同様に「見積書_見積明細 テーブル」のデータも別シートに読み込んでみます。
これで、ExcelからCDataExcel Add-In経由でkintoneの見積書アプリのデータにアクセスできる準備が整いました。
Excelテンプレートの準備
マクロ入りのExcelファイル(.xlsm)を作成します。本テンプレートファイルはこちらのGithubからもダウンロードできます。
シート名
テンプレート_Macro
検索項目、および、作成ボタン
項目 | セル | 備考 |
---|---|---|
見積番号 | F2 | 検索用 |
作成 | O2:03 | マクロ実行用ボタン(マクロ登録名は「作成_Click」) |
マクロ(VBA)で見積書アプリからデータを自動で取得する項目
以下(黄色)のセルに見積書アプリからVBAでデータを取得して自動セットします。
項目 | セル | 備考 |
---|---|---|
見積番号 | M4 | |
見積日 | M5 | |
宛名 | A8 | |
備考 | B30 | |
RecordId (非表示) | M2 |
※有効期限は見積日の1ヶ月後を取得する数式 [=EDATE(M5,1)]でセット
見積書の明細(テーブル部分)のデータは、セルの18行目から27行目まで繰り返しでセットします。
項目 | セル | 備考 |
---|---|---|
型番 | B18 - B27 | |
商品名 | D18 - D27 | |
単価 | J18 - J27 | |
数量 | L18 - L27 |
※小計と合計金額は数式でセット
マクロ(VBA)の実装
「作成」ボタンをクリックした時のマクロの処理です。
Sub 作成_Click()
On Error GoTo Error
Dim module As New ExcelComModule
module.SetProviderName ("Kintone")
module.SetConnectionString ("User=*****;Password=*****;Url=https://*****.cybozu.com")

» 提供された情報
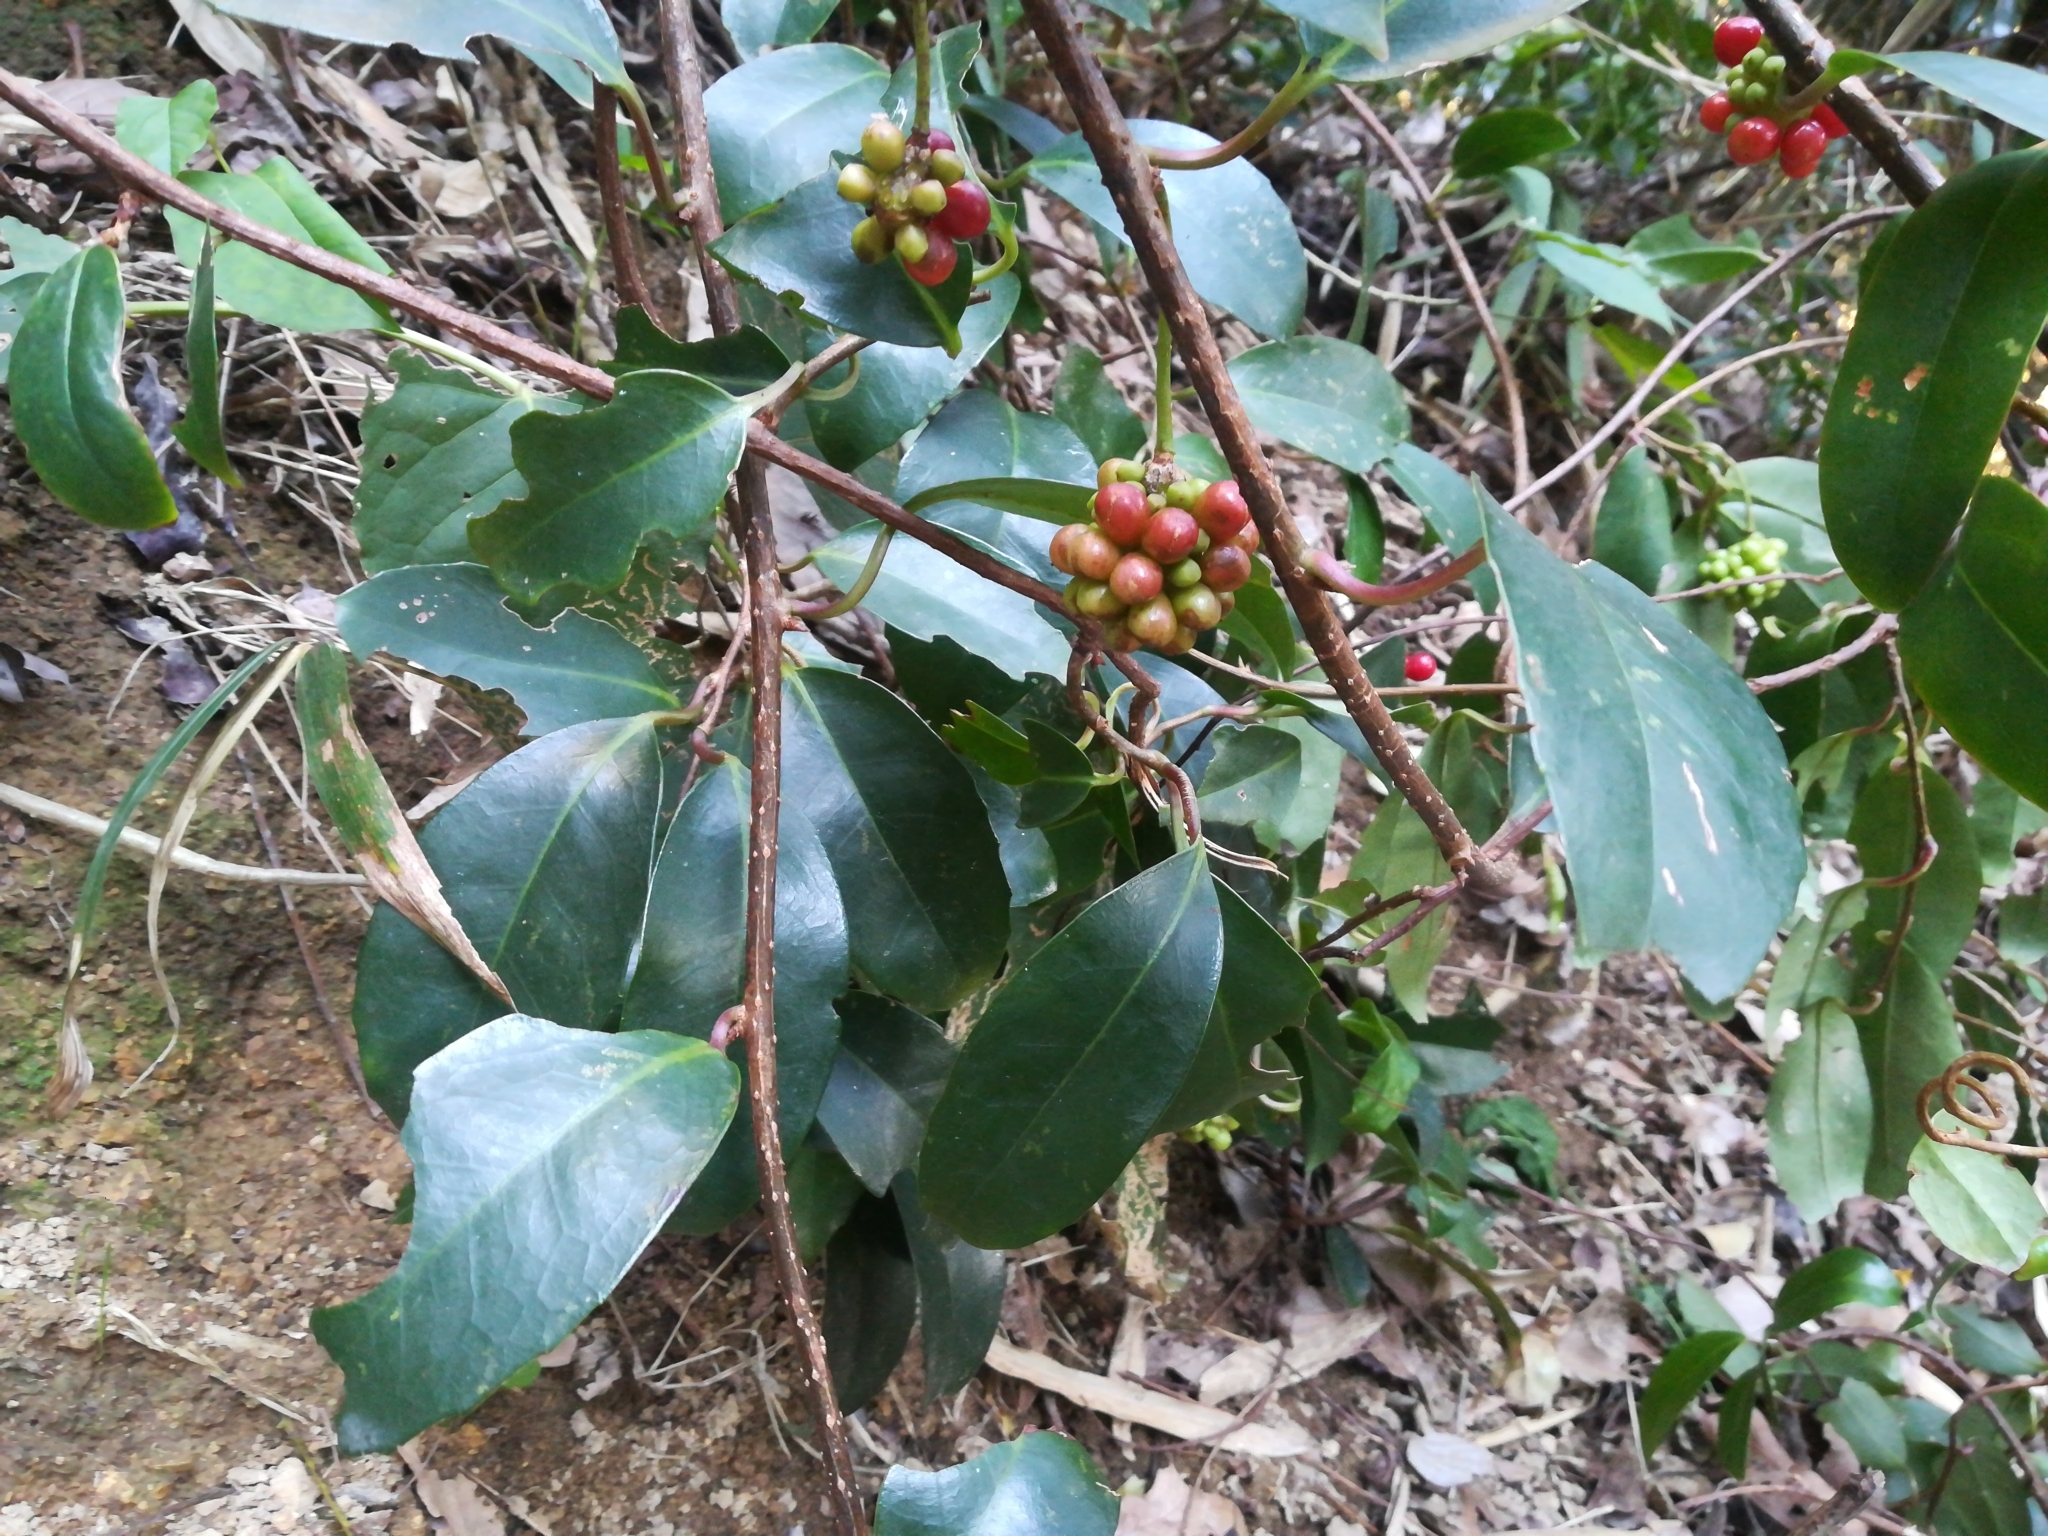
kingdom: Plantae
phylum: Tracheophyta
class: Magnoliopsida
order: Austrobaileyales
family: Schisandraceae
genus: Kadsura
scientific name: Kadsura japonica
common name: Japanese kadsura
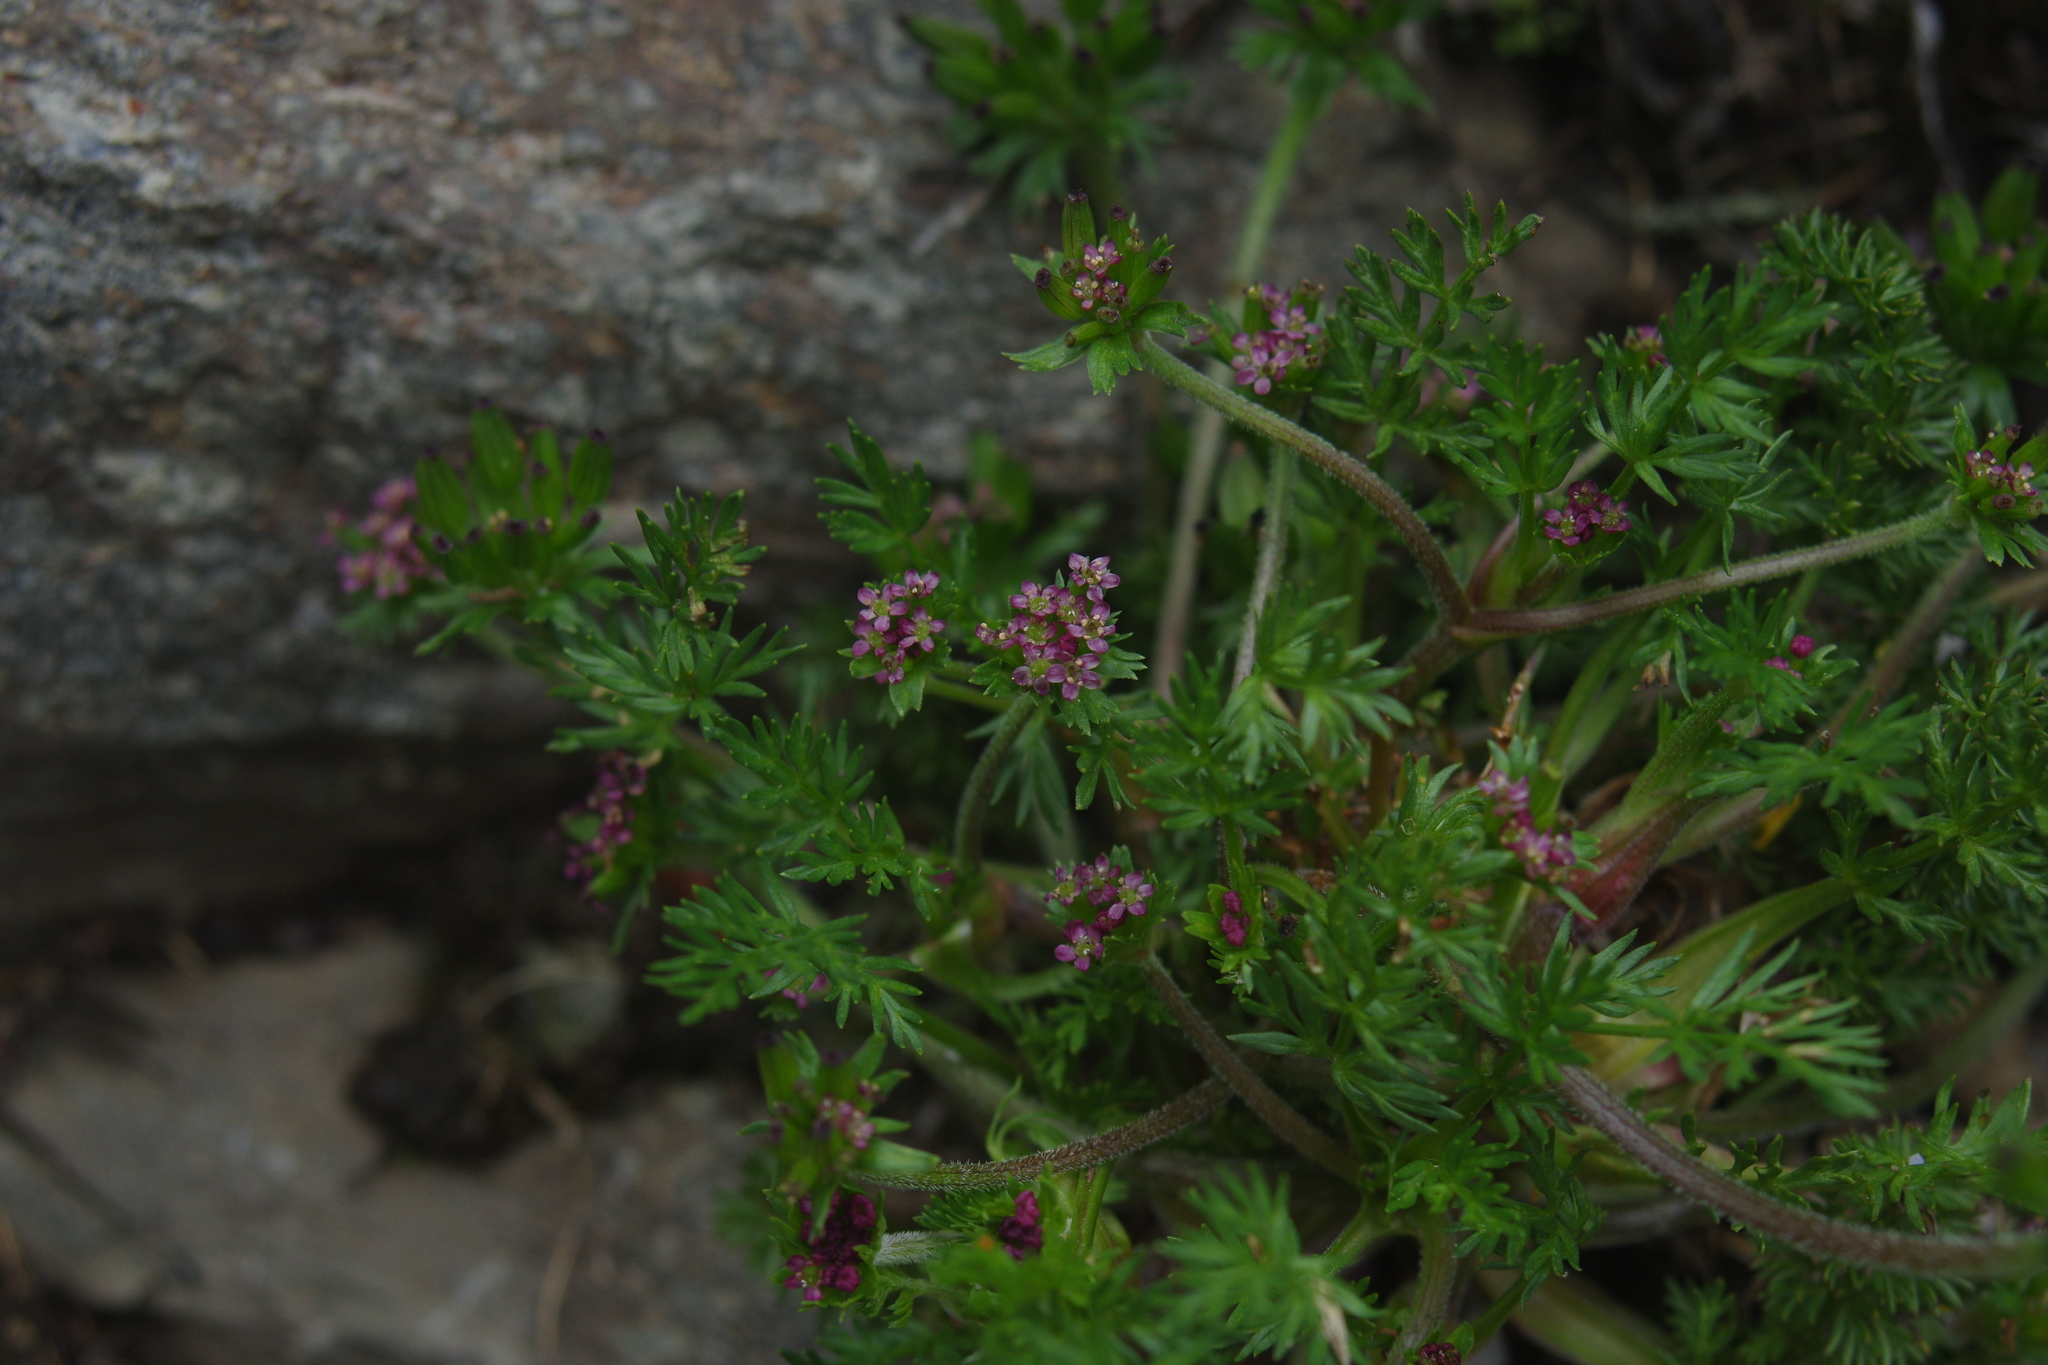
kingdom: Plantae
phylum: Tracheophyta
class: Magnoliopsida
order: Apiales
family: Apiaceae
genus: Chaerophyllum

» 問われていること
文書の抜粋に書かれている内容から、次の問いに答えよ。
(a) テンプレートで検索用の見積番号を入力するセルはどれか。
(b) 有効期限はどのような数式でセットされるか。
(c) 見積書の明細データは、セルの何行目から何行目まで繰り返しでセットされるか。
記録は別の出典から取られたものである。

» 解答欄
(a) F2
(b) 見積日の1ヶ月後を取得する数式 =EDATE(M5,1)
(c) 18行目から27行目まで